BASE_URL = "http://localhost:5000/download"
PAYLOADS = [
    "../../../etc/passwd",
    "..%2f..%2f..%2fetc%2fpasswd",
    "....//....//....//etc/passwd",
    "..%252f..%252f..%252fetc%252fpasswd",
    "/etc/passwd",
    "....\\....\\....\\etc\\passwd",
]

def test_traversal():
    for payload in PAYLOADS:
        resp = requests.get(BASE_URL, params={"file": payload})
        if "root:" in resp.text or resp.status_code == 200:
            print(f"[VULNERABLE] Payload: {payload}")
        else:
            print(f"[BLOCKED] Payload: {payload}")

if __name__ == "__main__":
    test_traversal()

For code review, grep for patterns that combine user input with file operations:

# Python
grep -rn "open.*request\." --include="*.py"
grep -rn "send_file.*request\." --include="*.py"

# Node.js
grep -rn "readFile.*req\." --include="*.js"
grep -rn "sendFile.*req\." --include="*.js"

Static analysis tools like Semgrep, Bandit (Python), and ESLint security plugins catch many of these patterns automatically.

Summary and Security Checklist

Path traversal remains dangerous because it’s easy to introduce and often overlooked.
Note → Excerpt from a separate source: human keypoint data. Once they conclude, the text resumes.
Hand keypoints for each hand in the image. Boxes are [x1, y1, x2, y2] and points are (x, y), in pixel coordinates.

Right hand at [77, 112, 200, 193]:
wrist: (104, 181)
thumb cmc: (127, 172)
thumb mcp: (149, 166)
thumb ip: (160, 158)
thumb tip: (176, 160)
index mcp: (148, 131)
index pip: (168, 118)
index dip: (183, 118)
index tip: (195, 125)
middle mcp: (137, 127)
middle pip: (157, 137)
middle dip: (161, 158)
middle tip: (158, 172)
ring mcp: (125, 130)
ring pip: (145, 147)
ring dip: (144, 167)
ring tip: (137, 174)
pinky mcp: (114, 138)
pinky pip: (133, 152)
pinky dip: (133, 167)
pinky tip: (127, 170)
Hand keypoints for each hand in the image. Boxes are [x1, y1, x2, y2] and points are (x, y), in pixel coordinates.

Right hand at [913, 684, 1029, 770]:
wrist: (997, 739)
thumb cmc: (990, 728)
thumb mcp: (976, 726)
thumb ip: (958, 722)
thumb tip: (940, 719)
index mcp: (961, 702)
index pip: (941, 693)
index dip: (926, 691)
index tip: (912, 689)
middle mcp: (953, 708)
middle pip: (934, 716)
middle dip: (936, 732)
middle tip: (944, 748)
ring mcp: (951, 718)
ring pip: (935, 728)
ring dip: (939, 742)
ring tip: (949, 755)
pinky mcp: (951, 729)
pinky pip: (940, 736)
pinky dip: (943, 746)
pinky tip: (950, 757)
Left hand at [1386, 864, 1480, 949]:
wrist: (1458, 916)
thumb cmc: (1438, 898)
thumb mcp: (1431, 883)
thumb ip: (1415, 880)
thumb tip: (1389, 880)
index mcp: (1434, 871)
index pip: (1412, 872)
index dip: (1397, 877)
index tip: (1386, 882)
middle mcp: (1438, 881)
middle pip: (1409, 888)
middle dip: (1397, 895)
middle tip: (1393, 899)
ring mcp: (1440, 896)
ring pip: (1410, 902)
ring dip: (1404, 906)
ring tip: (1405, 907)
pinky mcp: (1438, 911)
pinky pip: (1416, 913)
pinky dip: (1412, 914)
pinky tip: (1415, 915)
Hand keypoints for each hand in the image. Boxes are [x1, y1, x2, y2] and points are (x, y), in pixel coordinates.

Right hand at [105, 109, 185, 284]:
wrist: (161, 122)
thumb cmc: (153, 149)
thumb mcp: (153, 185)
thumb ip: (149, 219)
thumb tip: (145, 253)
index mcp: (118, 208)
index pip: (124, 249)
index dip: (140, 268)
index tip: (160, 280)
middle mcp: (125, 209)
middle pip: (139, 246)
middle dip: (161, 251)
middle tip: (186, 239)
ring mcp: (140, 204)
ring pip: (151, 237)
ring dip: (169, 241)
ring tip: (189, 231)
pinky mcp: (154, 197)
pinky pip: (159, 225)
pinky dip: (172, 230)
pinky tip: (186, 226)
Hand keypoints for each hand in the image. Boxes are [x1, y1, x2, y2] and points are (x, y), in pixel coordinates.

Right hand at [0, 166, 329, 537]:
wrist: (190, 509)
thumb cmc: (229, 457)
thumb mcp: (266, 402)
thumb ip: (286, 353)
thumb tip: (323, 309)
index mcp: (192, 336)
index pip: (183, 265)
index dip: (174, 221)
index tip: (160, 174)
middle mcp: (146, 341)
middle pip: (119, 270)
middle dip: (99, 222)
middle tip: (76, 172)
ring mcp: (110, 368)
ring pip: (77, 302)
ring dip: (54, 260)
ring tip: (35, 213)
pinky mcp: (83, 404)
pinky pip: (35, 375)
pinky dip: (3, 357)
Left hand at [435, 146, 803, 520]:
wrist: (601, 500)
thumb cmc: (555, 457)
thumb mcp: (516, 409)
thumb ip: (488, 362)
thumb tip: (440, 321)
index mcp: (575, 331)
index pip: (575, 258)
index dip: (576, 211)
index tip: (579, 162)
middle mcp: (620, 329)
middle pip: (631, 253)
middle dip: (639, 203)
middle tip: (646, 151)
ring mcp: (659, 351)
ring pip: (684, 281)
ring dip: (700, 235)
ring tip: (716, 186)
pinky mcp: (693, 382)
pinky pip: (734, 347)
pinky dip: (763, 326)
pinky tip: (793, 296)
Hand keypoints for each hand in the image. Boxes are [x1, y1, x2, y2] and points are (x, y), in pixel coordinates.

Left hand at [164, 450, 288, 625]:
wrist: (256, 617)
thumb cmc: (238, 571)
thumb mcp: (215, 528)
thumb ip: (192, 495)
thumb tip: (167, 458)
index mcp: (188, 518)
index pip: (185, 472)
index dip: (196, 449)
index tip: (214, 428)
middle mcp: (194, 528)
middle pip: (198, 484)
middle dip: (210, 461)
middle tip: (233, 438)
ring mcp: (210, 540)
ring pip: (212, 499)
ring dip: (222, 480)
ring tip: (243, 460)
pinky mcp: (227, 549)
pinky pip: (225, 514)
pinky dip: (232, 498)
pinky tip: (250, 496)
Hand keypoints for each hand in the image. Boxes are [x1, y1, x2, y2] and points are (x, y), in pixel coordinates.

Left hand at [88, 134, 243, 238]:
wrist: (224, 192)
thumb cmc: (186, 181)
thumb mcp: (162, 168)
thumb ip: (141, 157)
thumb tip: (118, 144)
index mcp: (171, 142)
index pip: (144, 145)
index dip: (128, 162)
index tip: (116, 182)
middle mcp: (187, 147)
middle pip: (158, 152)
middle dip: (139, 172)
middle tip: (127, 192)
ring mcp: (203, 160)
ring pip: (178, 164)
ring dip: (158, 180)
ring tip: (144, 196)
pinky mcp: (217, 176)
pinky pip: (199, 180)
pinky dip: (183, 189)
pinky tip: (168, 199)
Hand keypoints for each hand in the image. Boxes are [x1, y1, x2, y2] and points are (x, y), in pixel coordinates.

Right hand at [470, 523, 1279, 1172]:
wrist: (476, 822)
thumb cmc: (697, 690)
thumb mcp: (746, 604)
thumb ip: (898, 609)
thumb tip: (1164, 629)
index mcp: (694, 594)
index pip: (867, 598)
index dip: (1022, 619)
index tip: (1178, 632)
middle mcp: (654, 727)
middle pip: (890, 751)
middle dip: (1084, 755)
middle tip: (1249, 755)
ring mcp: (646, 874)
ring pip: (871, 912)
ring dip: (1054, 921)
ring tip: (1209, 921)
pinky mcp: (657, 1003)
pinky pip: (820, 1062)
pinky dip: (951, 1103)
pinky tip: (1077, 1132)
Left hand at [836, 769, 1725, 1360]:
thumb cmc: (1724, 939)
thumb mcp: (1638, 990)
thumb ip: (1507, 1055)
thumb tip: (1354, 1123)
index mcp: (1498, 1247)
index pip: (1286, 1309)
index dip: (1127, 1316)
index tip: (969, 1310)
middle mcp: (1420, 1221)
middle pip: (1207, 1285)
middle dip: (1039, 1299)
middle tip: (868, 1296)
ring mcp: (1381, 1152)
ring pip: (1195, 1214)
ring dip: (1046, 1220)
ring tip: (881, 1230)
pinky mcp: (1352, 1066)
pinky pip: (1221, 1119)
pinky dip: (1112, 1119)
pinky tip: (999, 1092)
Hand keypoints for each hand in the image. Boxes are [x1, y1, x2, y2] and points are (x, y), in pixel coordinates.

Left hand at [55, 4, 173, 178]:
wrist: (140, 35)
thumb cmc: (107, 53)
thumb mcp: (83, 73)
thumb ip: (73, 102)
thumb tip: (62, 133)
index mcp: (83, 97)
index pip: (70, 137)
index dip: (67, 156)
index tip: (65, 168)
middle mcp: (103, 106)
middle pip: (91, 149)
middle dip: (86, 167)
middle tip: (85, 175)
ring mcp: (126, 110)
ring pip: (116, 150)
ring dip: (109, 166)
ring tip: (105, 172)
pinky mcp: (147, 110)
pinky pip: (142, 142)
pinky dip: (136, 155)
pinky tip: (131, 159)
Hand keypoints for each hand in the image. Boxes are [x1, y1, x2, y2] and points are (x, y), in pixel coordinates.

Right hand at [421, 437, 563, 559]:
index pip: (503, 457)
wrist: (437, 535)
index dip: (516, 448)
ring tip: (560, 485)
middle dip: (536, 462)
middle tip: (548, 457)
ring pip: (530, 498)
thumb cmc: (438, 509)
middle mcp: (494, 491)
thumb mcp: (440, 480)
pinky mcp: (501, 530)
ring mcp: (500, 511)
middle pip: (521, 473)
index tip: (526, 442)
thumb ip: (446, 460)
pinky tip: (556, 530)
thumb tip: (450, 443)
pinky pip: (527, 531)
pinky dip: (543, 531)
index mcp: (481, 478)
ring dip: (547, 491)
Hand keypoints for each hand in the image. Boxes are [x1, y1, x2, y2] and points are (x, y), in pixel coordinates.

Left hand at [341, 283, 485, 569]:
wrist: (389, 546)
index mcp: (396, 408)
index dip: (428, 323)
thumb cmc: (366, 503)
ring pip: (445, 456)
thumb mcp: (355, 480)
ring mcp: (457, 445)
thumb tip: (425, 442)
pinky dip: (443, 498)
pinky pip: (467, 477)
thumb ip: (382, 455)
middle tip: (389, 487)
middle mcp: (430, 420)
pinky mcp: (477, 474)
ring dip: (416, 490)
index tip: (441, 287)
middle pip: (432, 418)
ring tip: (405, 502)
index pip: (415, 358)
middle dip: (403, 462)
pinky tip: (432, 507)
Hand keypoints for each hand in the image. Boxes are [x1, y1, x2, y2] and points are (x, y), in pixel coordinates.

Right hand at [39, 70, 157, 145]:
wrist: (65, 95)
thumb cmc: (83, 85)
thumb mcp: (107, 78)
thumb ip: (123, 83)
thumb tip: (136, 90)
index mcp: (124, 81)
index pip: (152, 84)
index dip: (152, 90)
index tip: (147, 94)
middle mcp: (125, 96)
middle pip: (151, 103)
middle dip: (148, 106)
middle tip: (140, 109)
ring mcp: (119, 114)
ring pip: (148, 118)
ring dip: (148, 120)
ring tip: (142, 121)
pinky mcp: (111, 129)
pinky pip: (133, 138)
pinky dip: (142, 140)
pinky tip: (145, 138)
Use this checklist when auditing file-handling code:

User input is never directly used in file paths without validation
All file paths are canonicalized using realpath() or equivalent before use
Resolved paths are verified to start with the intended base directory
File operations use allowlists where possible instead of user-controlled names
Uploaded filenames are replaced with generated UUIDs or sanitized aggressively
Error messages don’t reveal filesystem structure or existence of files
Static analysis tools are configured to flag dangerous file operation patterns
Integration tests include path traversal payloads for file-handling endpoints

The canonical pattern is simple: resolve the full path, then verify it’s where you expect it to be. Apply this consistently, and path traversal becomes a non-issue in your applications.